Sunday, September 6, 2020

BOOK REVIEW: The Lying Life of Adults by Elena Ferrante

 What a stunning writer Elena Ferrante is. Her Neopolitan Quartet left me floored. Her newly released novel, The Lying Life of Adults, is likewise extraordinary.

I don’t know how she does it. Plot-wise, this is a contemporary “dysfunctional family” book and I hate those. Point-of-view-wise, we are in the head (deeply, deeply in the head) of an adolescent girl from ages 12-15, who is full of tween-to-young-teenager angst. (Bleh.) And yet, from the opening pages, I was completely drawn in and could not put the book down.

Giovanna is the daughter of a professor (her beloved father) and a romance novel editor (her doting mother) and life is good. That is, childhood was good. But as she reaches that awkward age, and her body starts to change, she has a self-confidence crisis. When her grades start to suffer, her parents become concerned. One night, she overhears her father compare her face to that of his despised, loathed, hated, ugly sister, Vittoria. Terrified and hurt, Giovanna is compelled to visit her aunt and find out if it’s true.

To say the family is estranged is an understatement. But her parents eventually give in and let her meet her aunt. The woman lives in the neighborhood where Giovanna’s father grew up—the wrong side of the tracks.
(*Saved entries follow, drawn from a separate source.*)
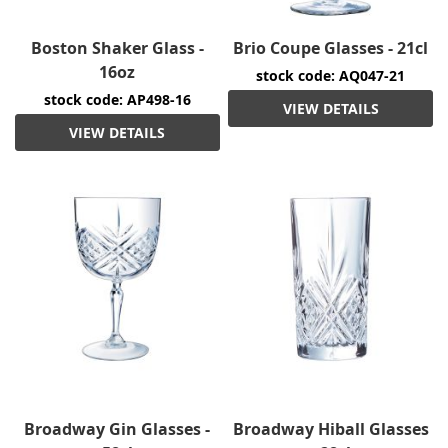
Boston Shaker Glass -
Brio Coupe Glasses - 21cl
16oz
stock code: AQ047-21
stock code: AP498-16
VIEW DETAILS
VIEW DETAILS
Broadway Gin Glasses -
Broadway Hiball Glasses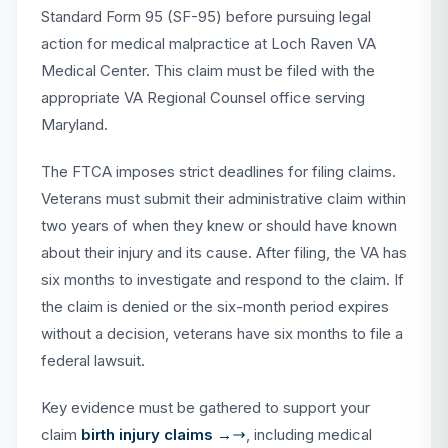
Standard Form 95 (SF-95) before pursuing legal
action for medical malpractice at Loch Raven VA
Medical Center. This claim must be filed with the
appropriate VA Regional Counsel office serving
Maryland.
The FTCA imposes strict deadlines for filing claims.
Veterans must submit their administrative claim within
two years of when they knew or should have known
about their injury and its cause. After filing, the VA has
six months to investigate and respond to the claim. If
the claim is denied or the six-month period expires
without a decision, veterans have six months to file a
federal lawsuit.
Key evidence must be gathered to support your
claim
birth injury claims →
, including medical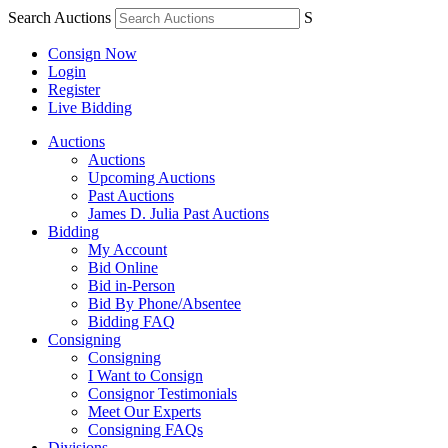
Search Auctions
S
Consign Now
Login
Register
Live Bidding
Auctions
Auctions
Upcoming Auctions
Past Auctions
James D. Julia Past Auctions
Bidding
My Account
Bid Online
Bid in-Person
Bid By Phone/Absentee
Bidding FAQ
Consigning
Consigning
I Want to Consign
Consignor Testimonials
Meet Our Experts
Consigning FAQs
Divisions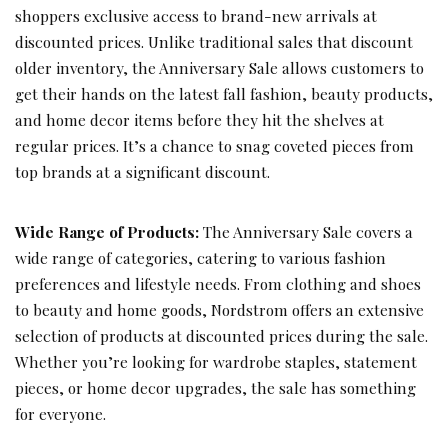
shoppers exclusive access to brand-new arrivals at
discounted prices. Unlike traditional sales that discount
older inventory, the Anniversary Sale allows customers to
get their hands on the latest fall fashion, beauty products,
and home decor items before they hit the shelves at
regular prices. It’s a chance to snag coveted pieces from
top brands at a significant discount.
Wide Range of Products:
The Anniversary Sale covers a
wide range of categories, catering to various fashion
preferences and lifestyle needs. From clothing and shoes
to beauty and home goods, Nordstrom offers an extensive
selection of products at discounted prices during the sale.
Whether you’re looking for wardrobe staples, statement
pieces, or home decor upgrades, the sale has something
for everyone.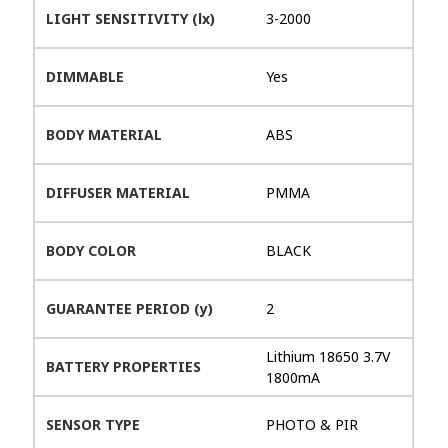
LIGHT SENSITIVITY (lx)
3-2000
DIMMABLE
Yes
BODY MATERIAL
ABS
DIFFUSER MATERIAL
PMMA
BODY COLOR
BLACK
GUARANTEE PERIOD (y)
2
Lithium 18650 3.7V
BATTERY PROPERTIES
1800mA
SENSOR TYPE
PHOTO & PIR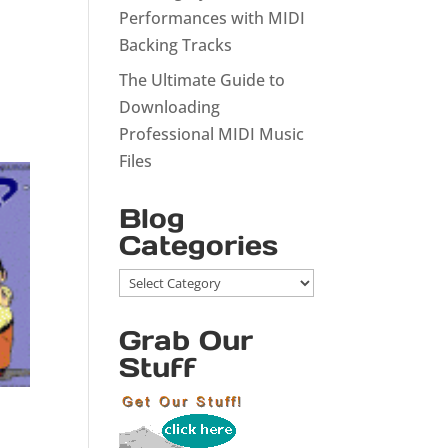
Performances with MIDI
Backing Tracks
The Ultimate Guide to
Downloading
Professional MIDI Music
Files
Blog
Categories
Blog
Categories
Grab Our
Stuff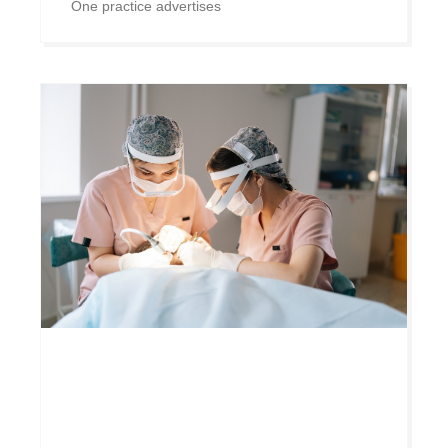
One practice advertises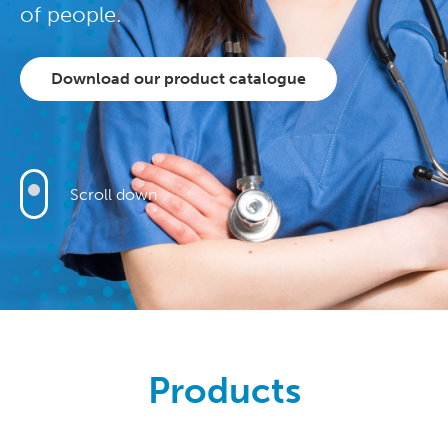
of people.
Download our product catalogue
Scroll down
Products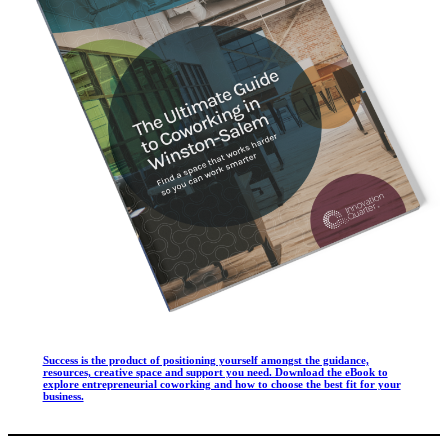
Success is the product of positioning yourself amongst the guidance,
resources, creative space and support you need. Download the eBook to
explore entrepreneurial coworking and how to choose the best fit for your
business.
Her father, through academic achievement, has managed to move up in the world. He claims his sister resents the fact that he got out. He fears Vittoria will turn his daughter against him the way she turned the rest of the family.

That may be true. Vittoria is certainly an unpleasant and untrustworthy character. Nevertheless, Giovanna is as intrigued by her as she is afraid of her. Vittoria does try to turn Giovanna against her father. She insists the girl spy on her parents to see them as they really are.

She does. And she does.

Theirs is not the idyllic family Giovanna once thought.

Over the next couple of years, the family secrets come out, the marriage falls apart, and Giovanna reacts, first self-destructively by acting out and, secondly, slowly, by growing up. It’s a painful process, one that is still in progress at the book’s end.

This is not a novel that I would have chosen to read based on a plot synopsis. But Elena Ferrante is able to make a time-worn story timeless. Highly recommended.